I grew up in Topsham, a small town in Maine. Many weekends in the late 1970s, my aunt Nancy whirled into our driveway, in her amazing blue American Motor’s car. It had to be a one-of a kind, with its two orange stripes running down the sides, and the Levi jeans seats stitched with “bullet shell” buttons. I loved that car, and I cherished weekends when she picked me up to go out for adventures. I’d climb into the back and give those denim seats a good bounce.
Before we left the driveway, I’d flop my body over the front seat, where Nancy had a little wooden Buddha glued to the dash. She told me if I rubbed his belly I’d have good luck. I rubbed it, each swirl of my tiny finger anticipating the good fortune that was sure to ensue. When I threw myself back on the rear seat, a silver sparkle always caught my eye. Looking down, under the floor mat in the back seat, I found a pocket full of coins.”Boy, that guy works fast,” I allegedly told my aunt the first time I rubbed the belly and discovered the treasures. In those magic car years, I scooped up a good collection of quarters, nickels, and dimes.
It was magic, and I believed it. When I learned that my aunt planted those coins there, it didn’t shatter me, and I didn’t condemn her as a liar. I just grew up and had fond memories of magical times.
When my own kids were little, the magic car was long gone, but Aunt Nancy still found ways to share the twinkle and anticipation of magic with them. The kids spent summers running along the coastal Maine rocks on Birch Island, a magical summer retreat in itself. They found beautiful, shiny rocks in blues, purples, and reds. They shrieked in glee to find these jewels, contriving spectacular stories to explain how they came to wash up on the shore. They never knew that Aunt Nancy, the magic maker, sprinkled those gems in the nooks and crannies while the tide was out.

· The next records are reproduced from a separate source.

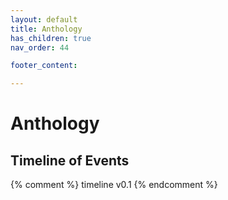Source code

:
 ```yaml
---
layout: default
title: Anthology
has_children: true
nav_order: 44

footer_content: 

---
```


# Anthology


## Timeline of Events

<!-- QueryToSerialize: LIST without ID region + ", " + timestamp + ": " + "["+ title + "](https://terra-campaigns.github.io/"+ regexreplace(file.path, ".md", "") + ") (" + parent + ")" FROM "degenesis/campaigns" WHERE contains(file.folder, this.file.folder) AND file.name != "index" SORT timestamp, nav_order asc -->

{% comment %}
timeline v0.1
{% endcomment %}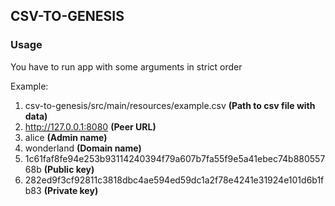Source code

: ## CSV-TO-GENESIS

### Usage
You have to run app with some arguments in strict order

Example:
1. csv-to-genesis/src/main/resources/example.csv **(Path to csv file with data)**
2. http://127.0.0.1:8080 **(Peer URL)**
3. alice **(Admin name)**
4. wonderland **(Domain name)**
5. 1c61faf8fe94e253b93114240394f79a607b7fa55f9e5a41ebec74b88055768b **(Public key)**
6. 282ed9f3cf92811c3818dbc4ae594ed59dc1a2f78e4241e31924e101d6b1fb83 **(Private key)**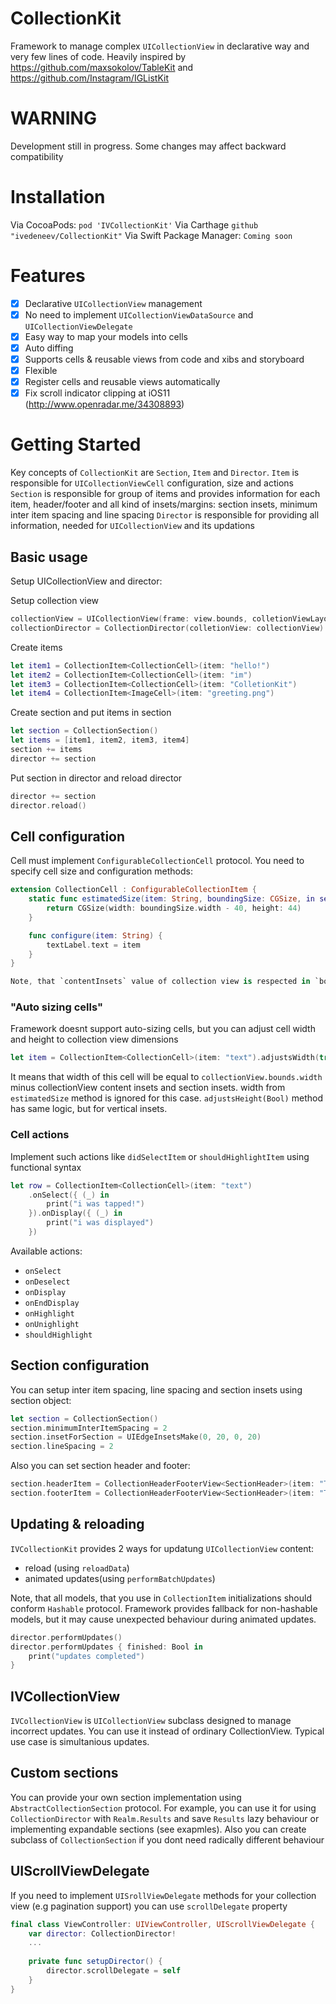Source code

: # CollectionKit


Framework to manage complex `UICollectionView` in declarative way and very few lines of code.
Heavily inspired by https://github.com/maxsokolov/TableKit and https://github.com/Instagram/IGListKit


# WARNING

Development still in progress. Some changes may affect backward compatibility


# Installation
Via CocoaPods: `pod 'IVCollectionKit'`
Via Carthage `github "ivedeneev/CollectionKit"`
Via Swift Package Manager: `Coming soon`

# Features
 - [x] Declarative `UICollectionView` management
 - [x] No need to implement `UICollectionViewDataSource` and `UICollectionViewDelegate`
 - [x] Easy way to map your models into cells
 - [x] Auto diffing
 - [x] Supports cells & reusable views from code and xibs and storyboard
 - [x] Flexible
 - [x] Register cells and reusable views automatically
 - [x] Fix scroll indicator clipping at iOS11 (http://www.openradar.me/34308893)

# Getting Started

Key concepts of `CollectionKit` are `Section`, `Item` and `Director`. 
`Item` is responsible for `UICollectionViewCell` configuration, size and actions
`Section` is responsible for group of items and provides information for each item, header/footer and all kind of insets/margins: section insets, minimum inter item spacing and line spacing
`Director` is responsible for providing all information, needed for `UICollectionView` and its updations

## Basic usage

Setup UICollectionView and director: 

 Setup collection view
 ```swift
collectionView = UICollectionView(frame: view.bounds, colletionViewLayout: UICollectionViewFlowLayout())
collectionDirector = CollectionDirector(colletionView: collectionView)
 ```

 Create items
 ```swift
 let item1 = CollectionItem<CollectionCell>(item: "hello!")
 let item2 = CollectionItem<CollectionCell>(item: "im")
 let item3 = CollectionItem<CollectionCell>(item: "ColletionKit")
 let item4 = CollectionItem<ImageCell>(item: "greeting.png")
 ```

 Create section and put items in section
 ```swift
 let section = CollectionSection()
 let items = [item1, item2, item3, item4]
section += items
director += section
 ```

 Put section in director and reload director
 ```swift
director += section
director.reload()
 ``` 

## Cell configuration
Cell must implement `ConfigurableCollectionCell` protocol. You need to specify cell size and configuration methods:
```swift
extension CollectionCell : ConfigurableCollectionItem {
    static func estimatedSize(item: String, boundingSize: CGSize, in section: AbstractCollectionSection) -> CGSize {
        return CGSize(width: boundingSize.width - 40, height: 44)
    }

    func configure(item: String) {
        textLabel.text = item
    }
}

Note, that `contentInsets` value of collection view is respected in `boundingSize` parameter
```
### "Auto sizing cells"

Framework doesnt support auto-sizing cells, but you can adjust cell width and height to collection view dimensions

```swift
let item = CollectionItem<CollectionCell>(item: "text").adjustsWidth(true)
```

It means that width of this cell will be equal to `collectionView.bounds.width` minus collectionView content insets and section insets. width from `estimatedSize` method is ignored for this case. `adjustsHeight(Bool)` method has same logic, but for vertical insets.


### Cell actions
Implement such actions like `didSelectItem` or `shouldHighlightItem` using functional syntax
```swift
let row = CollectionItem<CollectionCell>(item: "text")
    .onSelect({ (_) in
        print("i was tapped!")
    }).onDisplay({ (_) in
        print("i was displayed")
    })
```
Available actions:
- `onSelect`
- `onDeselect`
- `onDisplay`
- `onEndDisplay`
- `onHighlight`
- `onUnighlight`
- `shouldHighlight`

## Section configuration
You can setup inter item spacing, line spacing and section insets using section object:
```swift
let section = CollectionSection()
section.minimumInterItemSpacing = 2
section.insetForSection = UIEdgeInsetsMake(0, 20, 0, 20)
section.lineSpacing = 2
```
Also you can set section header and footer:
```swift
section.headerItem = CollectionHeaderFooterView<SectionHeader>(item: "This is header")
section.footerItem = CollectionHeaderFooterView<SectionHeader>(item: "This is footer")
```

## Updating & reloading

`IVCollectionKit` provides 2 ways for updatung `UICollectionView` content:
- reload (using `reloadData`)
- animated updates(using `performBatchUpdates`)

Note, that all models, that you use in `CollectionItem` initializations should conform `Hashable` protocol. Framework provides fallback for non-hashable models, but it may cause unexpected behaviour during animated updates.
```swift
director.performUpdates()
director.performUpdates { finished: Bool in
    print("updates completed")
}
```

## IVCollectionView
`IVCollectionView` is `UICollectionView` subclass designed to manage incorrect updates. You can use it instead of ordinary CollectionView. Typical use case is simultanious updates.

## Custom sections
You can provide your own section implementation using `AbstractCollectionSection` protocol. For example, you can use it for using `CollectionDirector` with `Realm.Results` and save `Results` lazy behaviour or implementing expandable sections (see exapmles). Also you can create subclass of `CollectionSection` if you dont need radically different behaviour 

## UIScrollViewDelegate
If you need to implement `UISrollViewDelegate` methods for your collection view (e.g pagination support) you can use `scrollDelegate` property

```swift
final class ViewController: UIViewController, UIScrollViewDelegate {
    var director: CollectionDirector!
    ...
    
    private func setupDirector() {
        director.scrollDelegate = self
    }
}
```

Those who create magic are not liars, and to condemn magic is a travesty. Magic gives children hope and excitement and elation. Some of the best books I read as a kid were filled with magic– Where the Wild Things Are, Alice in Wonderland, The Lion, the Witch, and the Wardrobe, Puff the Magic Dragon, Taran the Wanderer, and Willy Wonka and the Chocolate Factory, just to name a few. Magic was spectacular to me!
Kids are forced to grow up and face realities at alarmingly young ages. Why not let them believe in magic wands and wishing on stars? Why not preserve their innocence as long as we can? Why take away the opportunity for wonder and imagination?